Washington, D.C. – HUD released yesterday its 2021 Annual Homeless Assessment Report (AHAR): Part 2. The 2021 AHAR: Part 2 is an annual estimate of the number of people experiencing homelessness in the U.S., with a focus on sheltered homelessness. The 2021 AHAR Part 2 covers the period of October 1, 2020, through September 30, 2021, and finds that during this period, sheltered homelessness decreased by 17% compared to 2019. Family homelessness decreased by 25% over the same period.
During the year covered by the report, the federal government provided – at the urging of advocates and impacted people – historic protections and resources to get and keep the lowest-income people housed, including a national moratorium on evictions for nonpayment of rent and $46.55 billion in emergency rental assistance. These and other unprecedented pandemic-era resources helped stave off a catastrophic increase in evictions and, in the worst cases, homelessness.
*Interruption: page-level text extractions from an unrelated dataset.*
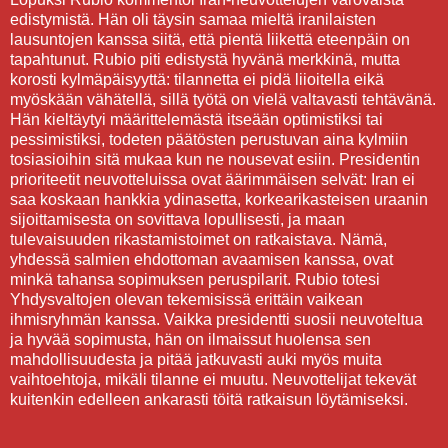
edistymistä. Hän oli täysin samaa mieltä iranilaisten
lausuntojen kanssa siitä, että pientä liikettä eteenpäin on
tapahtunut. Rubio piti edistystä hyvänä merkkinä, mutta
korosti kylmäpäisyyttä: tilannetta ei pidä liioitella eikä
myöskään vähätellä, sillä työtä on vielä valtavasti tehtävänä.
Hän kieltäytyi määrittelemästä itseään optimistiksi tai
pessimistiksi, todeten päätösten perustuvan aina kylmiin
tosiasioihin sitä mukaa kun ne nousevat esiin. Presidentin
prioriteetit neuvotteluissa ovat äärimmäisen selvät: Iran ei
saa koskaan hankkia ydinasetta, korkearikasteisen uraanin
sijoittamisesta on sovittava lopullisesti, ja maan
tulevaisuuden rikastamistoimet on ratkaistava. Nämä,
yhdessä salmien ehdottoman avaamisen kanssa, ovat
minkä tahansa sopimuksen peruspilarit. Rubio totesi
Yhdysvaltojen olevan tekemisissä erittäin vaikean
ihmisryhmän kanssa. Vaikka presidentti suosii neuvoteltua
ja hyvää sopimusta, hän on ilmaissut huolensa sen
mahdollisuudesta ja pitää jatkuvasti auki myös muita
vaihtoehtoja, mikäli tilanne ei muutu. Neuvottelijat tekevät
kuitenkin edelleen ankarasti töitä ratkaisun löytämiseksi.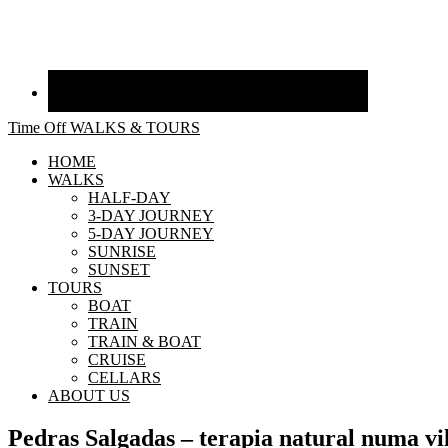
Time Off WALKS & TOURS
HOME
WALKS
HALF-DAY
3-DAY JOURNEY
5-DAY JOURNEY
SUNRISE
SUNSET
TOURS
BOAT
TRAIN
TRAIN & BOAT
CRUISE
CELLARS
ABOUT US
Pedras Salgadas – terapia natural numa vi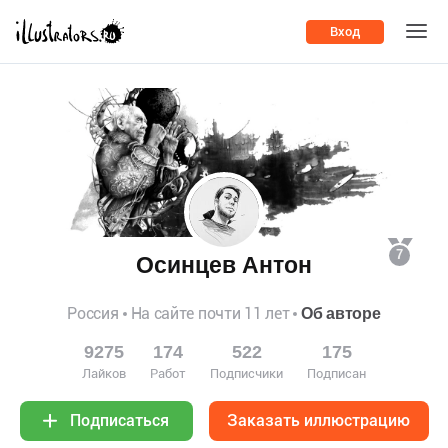
Вход
7
Осинцев Антон
Россия
На сайте почти 11 лет
Об авторе
9275
174
522
175
Лайков
Работ
Подписчики
Подписан
Заказать иллюстрацию
Подписаться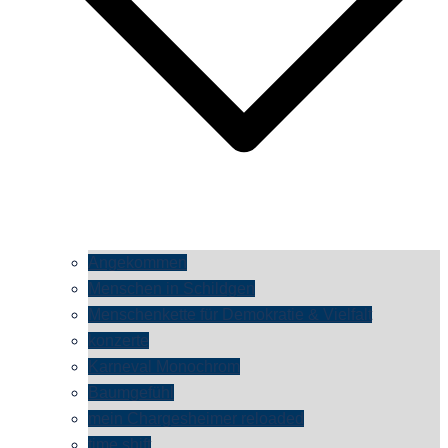
Angekommen
Menschen in Schildgen
Menschenkette für Demokratie & Vielfalt
konzerte
Karneval Monochrom
Baumgefühl
mein Chargesheimer reloaded
time shift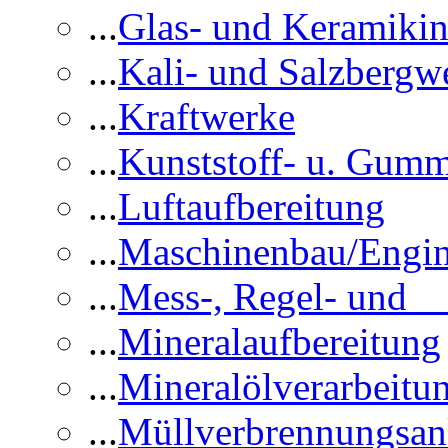
...
Glas- und Keramikin
...
Kali- und Salzbergw
...
Kraftwerke
...
Kunststoff- u. Gumm
...
Luftaufbereitung
...
Maschinenbau/Engin
...
Mess-, Regel- und 
...
Mineralaufbereitung
...
Mineralölverarbeitu
...
Müllverbrennungsan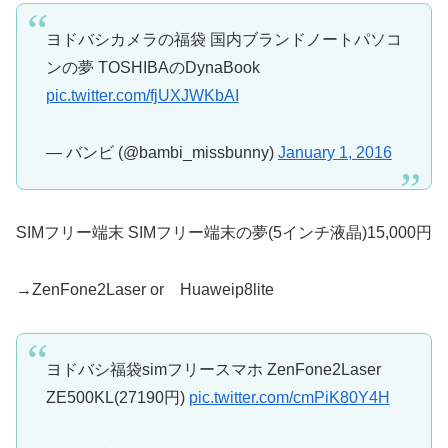
ヨドバシカメラの福袋 国内ブランドノートパソコ
ンの夢 TOSHIBAのDynaBook
pic.twitter.com/fjUXJWKbAI
— バンビ (@bambi_missbunny)
January 1, 2016
SIMフリー端末 SIMフリー端末の夢(5インチ液晶)15,000円
→ZenFone2Laser or Huaweip8lite
ヨドバシ福袋simフリースマホ ZenFone2Laser
ZE500KL(27190円)
pic.twitter.com/cmPiK80Y4H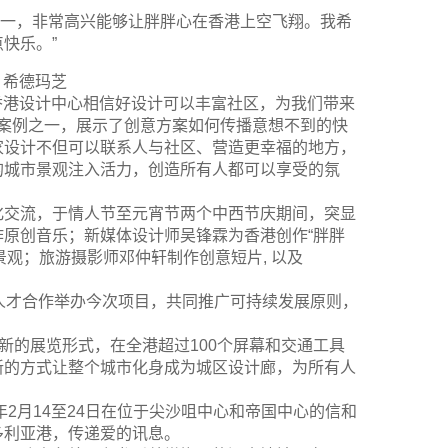
市之一，非常高兴能够让胖胖心在香港上空飞翔。我希
快乐。”
· 希德玛芝
美华表示：“香港设计中心相信好设计可以丰富社区，为我们带来
造案例之一，展示了创意方案如何传播意想不到的快
家设计不但可以联系人与社区、营造更幸福的地方，
的城市景观注入活力，创造所有人都可以享受的氛
化交流，于情人节至元宵节两个中西节庆期间，突显
原创音乐；新媒体设计师吴锋霖为香港创作“胖胖
景观；旅游摄影师邓仲轩制作创意短片, 以及
意人才合作举办今次项目，共同推广可持续发展原则，
g”采用全新的展览形式，在全港超过100个屏幕和交通工具
新的方式让整个城市化身成为城区设计廊，为所有人
年2月14至24日在位于尖沙咀中心和帝国中心的信和
多利亚港，传递爱的讯息。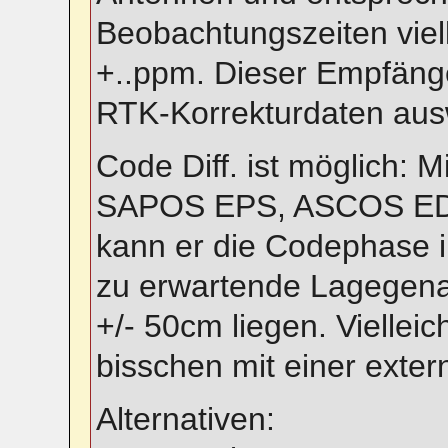
Beobachtungszeiten viell
+..ppm. Dieser Empfän
RTK-Korrekturdaten aus
Code Diff. ist möglich: 
SAPOS EPS, ASCOS ED,
kann er die Codephase in
zu erwartende Lagegenaui
+/- 50cm liegen. Viellei
bisschen mit einer exte
Alternativen: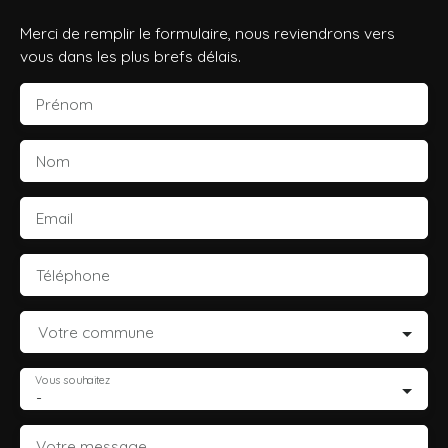
Merci de remplir le formulaire, nous reviendrons vers
vous dans les plus brefs délais.
Prénom
Nom
Email
Téléphone
Votre commune
Vous souhaitez
-
Votre message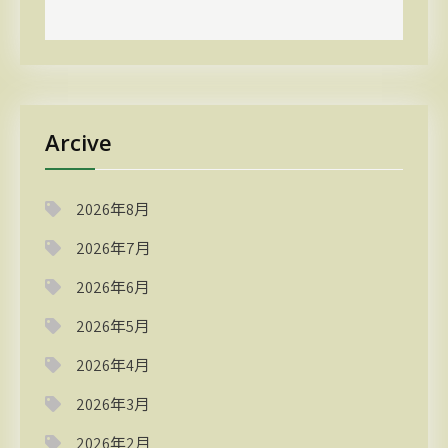
Arcive
2026年8月
2026年7月
2026年6月
2026年5月
2026年4月
2026年3月
2026年2月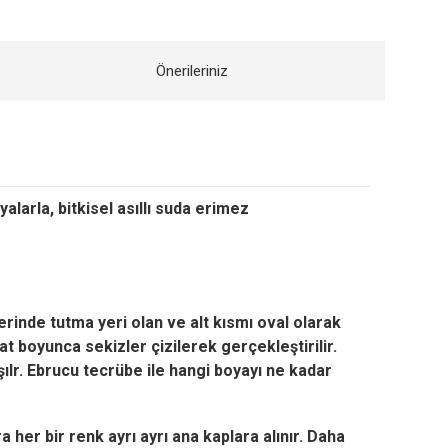
Önerileriniz
larla, bitkisel asıllı suda erimez
rinde tutma yeri olan ve alt kısmı oval olarak
t boyunca sekizler çizilerek gerçekleştirilir.
ılr. Ebrucu tecrübe ile hangi boyayı ne kadar
her bir renk ayrı ayrı ana kaplara alınır. Daha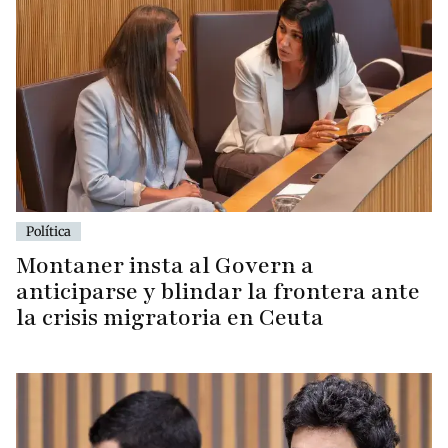
Política
Montaner insta al Govern a
anticiparse y blindar la frontera ante
la crisis migratoria en Ceuta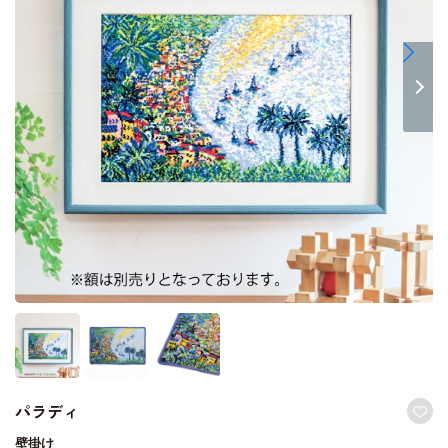
パラディ
壁掛け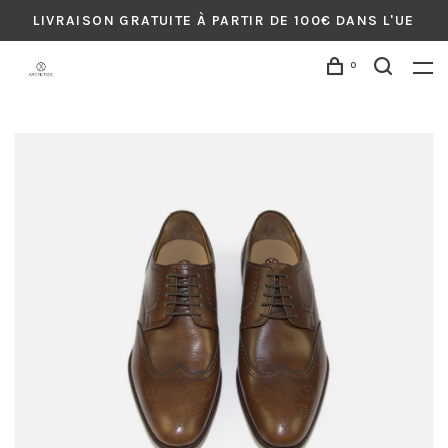
LIVRAISON GRATUITE À PARTIR DE 100€ DANS L'UE
0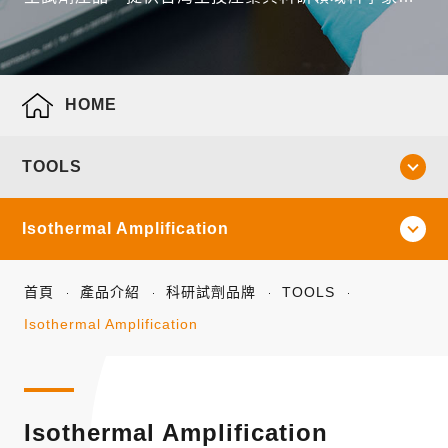
全面性的產品線。
HOME
TOOLS
Isothermal Amplification
首頁
產品介紹
科研試劑品牌
TOOLS
Isothermal Amplification
Isothermal Amplification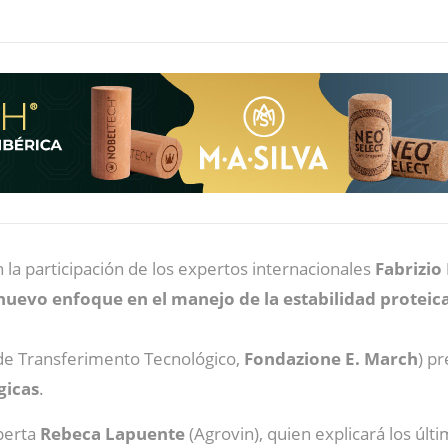
n la participación de los expertos internacionales
Fabrizio
nuevo enfoque en el manejo de la estabilidad proteica
de Transferimento Tecnológico,
Fondazione E. March
) p
gicas
.
perta
Rebeca
Lapuente
(Agrovin), quien explicará los úl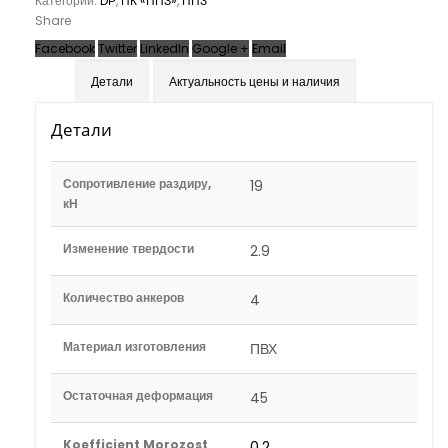
Категории:
DР
,
ПК «ППЗ»
,
ППЗ
Share
Facebook
Twitter
LinkedIn
Google +
Email
Детали
Актуальность цены и наличия
Детали
Сопротивление раздиру,
19
кН
Изменение твердости
2.9
Количество анкеров
4
Материал изготовления
ПВХ
Остаточная деформация
45
Koefficient Morozost
0.2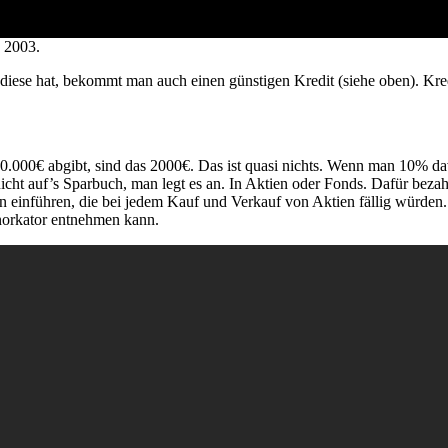
, 2003.
e­se hat, bekommt man auch einen güns­ti­gen Kre­dit (sie­he oben). Kre­d
0.000€ abgibt, sind das 2000€. Das ist qua­si nichts. Wenn man 10% da
ht auf’s Spar­buch, man legt es an. In Akti­en oder Fonds. Dafür beza
ern ein­füh­ren, die bei jedem Kauf und Ver­kauf von Akti­en fäl­lig wür­d
r­ka­tor ent­neh­men kann.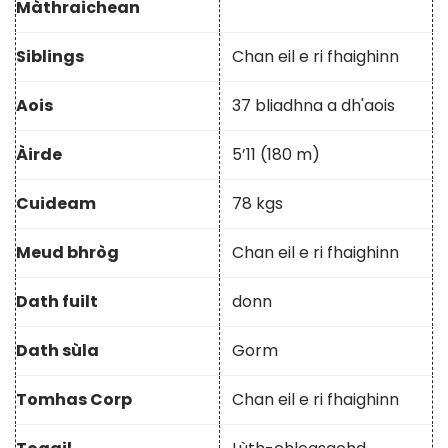
Màthraichean
Siblings
Chan eil e ri fhaighinn
Aois
37 bliadhna a dh'aois
Àirde
5’11 (180 m)
Cuideam
78 kgs
Meud bhròg
Chan eil e ri fhaighinn
Dath fuilt
donn
Dath sùla
Gorm
Tomhas Corp
Chan eil e ri fhaighinn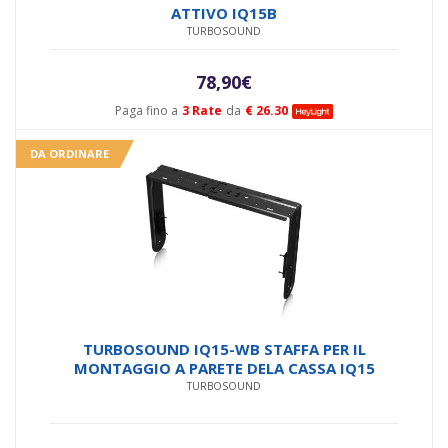
ATTIVO IQ15B
TURBOSOUND
78,90
€
Paga fino a
3 Rate
da
€ 26.30
DA ORDINARE
TURBOSOUND IQ15-WB STAFFA PER IL
MONTAGGIO A PARETE DELA CASSA IQ15
TURBOSOUND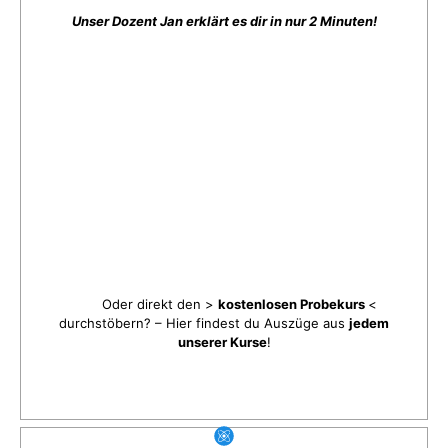
Unser Dozent Jan erklärt es dir in nur 2 Minuten!
Oder direkt den >
kostenlosen Probekurs
<
durchstöbern? – Hier findest du Auszüge aus
jedem
unserer Kurse
!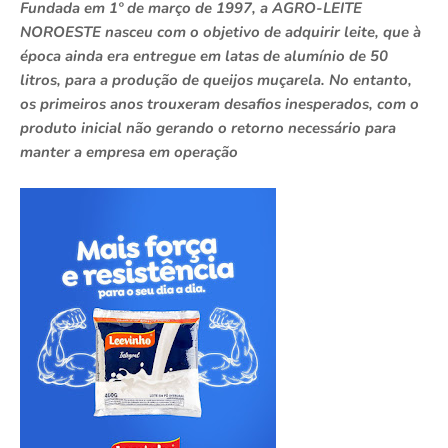
Fundada em 1º de março de 1997, a AGRO-LEITE
NOROESTE nasceu com o objetivo de adquirir leite, que à
época ainda era entregue em latas de alumínio de 50
litros, para a produção de queijos muçarela. No entanto,
os primeiros anos trouxeram desafios inesperados, com o
produto inicial não gerando o retorno necessário para
manter a empresa em operação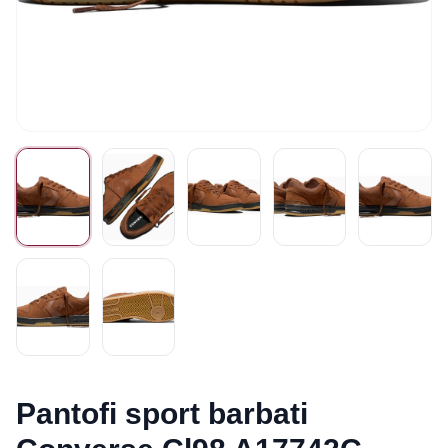
Pantofi sport barbati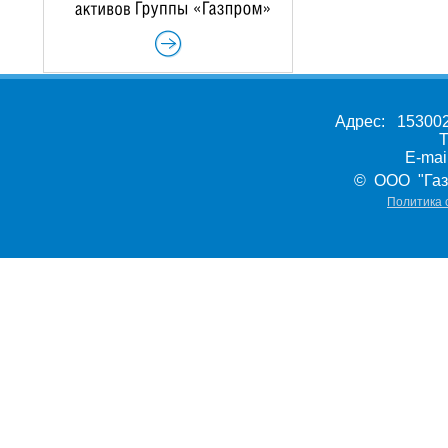
Адрес: 153002,
Т
E-ma
© ООО "Газ
Политика 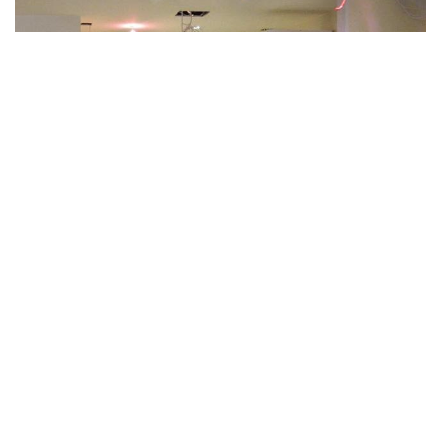
Artisan pose de cuisine L Ile Bouchard
Pour toute demande d’installation de cuisine et meuble de
cuisine sur L Ile Bouchard, l’entreprise pose de cuisine à L Ile
Bouchard réalise toute intervention avec professionnalisme et
adresse. Avec de nombreuses années d'expérience dans le
domaine des différents travaux, notre équipe effectue du travail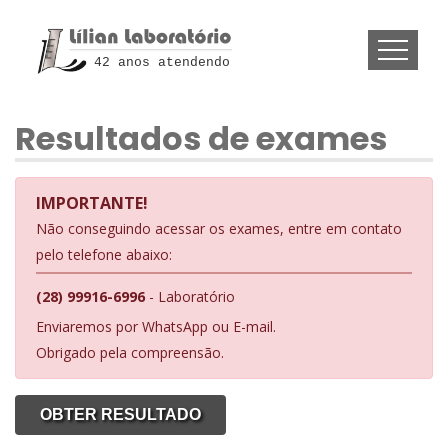
42 anos atendendo
Resultados de exames
IMPORTANTE!
Não conseguindo acessar os exames, entre em contato
pelo telefone abaixo:
(28) 99916-6996
- Laboratório
Enviaremos por WhatsApp ou E-mail.
Obrigado pela compreensão.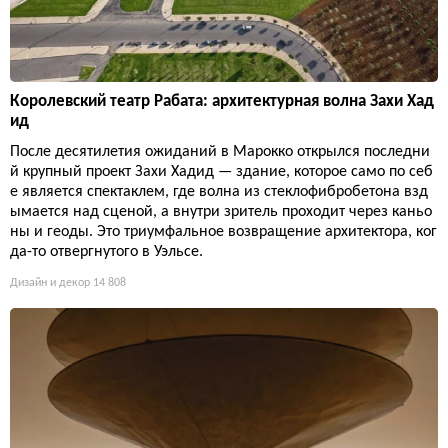
Королевский театр Рабата: архитектурная волна Захи Хад
ид
После десятилетия ожиданий в Марокко открылся последни
й крупный проект Захи Хадид — здание, которое само по себ
е является спектаклем, где волна из стеклофибробетона взд
ымается над сценой, а внутри зритель проходит через каньо
ны и геоды. Это триумфальное возвращение архитектора, ког
да-то отвергнутого в Уэльсе.
Дизайн и декор
14 808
“In response to warnings from advocates and impacted people, Congress provided never-before-seen resources and protections to keep millions of renters stably housed during the pandemic, and the success of these protections is shown by the decrease in homelessness over that same period,” said NLIHC President and CEO Diane Yentel. “But just as those protections expired and resources were depleted, renters with the lowest incomes reentered a brutal housing market, with skyrocketing rents and increased costs for food, gas, and other necessities. Now, renters with the lowest incomes are struggling more than ever, eviction filings have surpassed pre-pandemic levels, and, as a result, homelessness is increasing in many communities. Absent continued significant action from Congress, the affordable housing and homelessness crises in this country will only continue to worsen.”
Our country faces a severe shortage of over 7.3 million homes that are affordable and available for renters with the lowest incomes – a shortage that worsened significantly during the pandemic. Without affordable, available options, more than 8.1 million (73%) of the nation’s 11 million extremely low-income renter households have been left severely housing cost-burdened, spending more than half of their incomes on rent and utilities alone. With so much money going to keep a roof over their heads, renters with the lowest incomes are forced to live precariously, always one unexpected expense – for a broken-down car or unreimbursed medical bill – away from housing instability, eviction, and, in the worst cases, homelessness.
To fully address the affordable housing and homelessness crises, Congress must provide the significant, long-term investments needed to make rental assistance universally available, preserve and expand the existing affordable housing stock, fund a permanent emergency rental assistance program, and implement robust tenant protections.